After documenting the tensions between private rights and the public goods nature of the university that arise from what he argues is the over-protection and over-commercialization of university intellectual property, Rooksby goes on to suggest how universities might begin to recalibrate the balance between private rights and the public good. He supports a more limited approach to the accumulation and use of trademarks, advances proposals that would pull universities farther away from competitive patent market practices, and argues for a more circumscribed approach to copyright ownership. Perhaps more importantly, he advocates for a reframing of how universities understand their intellectual property issues, suggesting that intellectual property decisions should not be regarded as routine decisions left to business or legal administrators, but rather deserve full-scale treatment as core academic issues. He concludes that universities must recognize that “intellectual property policies and activities go to the heart of higher education’s existence in the public sphere as primarily an academic institution, not a corporate or a bureaucratic entity” (p. 283). 

While I agree that some kind of recalibration of university intellectual property policies is needed, I do suggest a note of caution in framing the debate around a rebalancing of private rights and the public good for several reasons. First, this seems to presume that different stakeholders agree that the university has a public goods mission and, furthermore, that they can reach agreement on what the public good is. Universities have always been contested spaces and will continue to be so, as different constituencies bring their own views as to what the mission of the university should be, what the public good consists of, and what processes will best promote this public good.
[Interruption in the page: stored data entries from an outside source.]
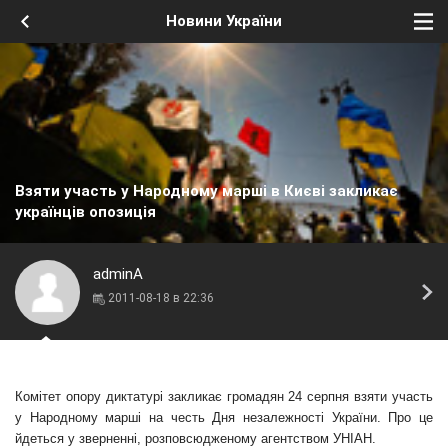
Новини України
Взяти участь у Народному марші в Києві закликає
українців опозиція
adminA
2011-08-18 в 22:36
Комітет опору диктатурі закликає громадян 24 серпня взяти участь
у Народному марші на честь Дня незалежності України. Про це
йдеться у зверненні, розповсюдженому агентством УНІАН.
Second, we should also consider the changing structure of the economy within which the university is situated and the changes that might be needed to ensure the sustainability of the university of the future.

The cost of university education has become unsustainable for the majority of students, many of whom find it impossible to get jobs upon graduation that pay enough to cover their growing financial investment in higher education. Universities have adopted research practices that presume a steady flow of government grant funding that can no longer be assured. Academic marketplaces are crowded with a large range of alternative providers of both research and educational programs, all competing for resources that universities once took for granted. We cannot ignore the very real economic and political constraints under which current universities must operate, and thus need to evaluate intellectual property practices with these constraints in mind. 

Notwithstanding these caveats, Rooksby’s message is an important one. “As the United States moves further towards an information and knowledge-based economy,” he tells us, “the impetus to lay claim to intangible outputs is increasing” (p. 255). Universities, as originators of much of this production, face critical decisions about when to amass private rights in knowledge and about how to manage these private rights for the public good. It is essential for them to preserve their “fundamental value and historic orientation towards the public” by putting into place practices that ensure private rights are used for the public good.

Suggested Citation: 8(2) The IP Law Book Review 1 (2018).

© 2018 Liza Vertinsky


  1. Sheila Slaughter and Larry L. Leslie, ACADEMIC CAPITALISM: POLITICS, POLICIES, AND THE ENTREPRENEURIAL UNIVERSITY (Johns Hopkins University Press, 1997).
  2. Bay-Dole Act of 1980 (Patent Rights in Inventions Made with Federal Assistance) 35 U.S.C. §§ 200 et seq.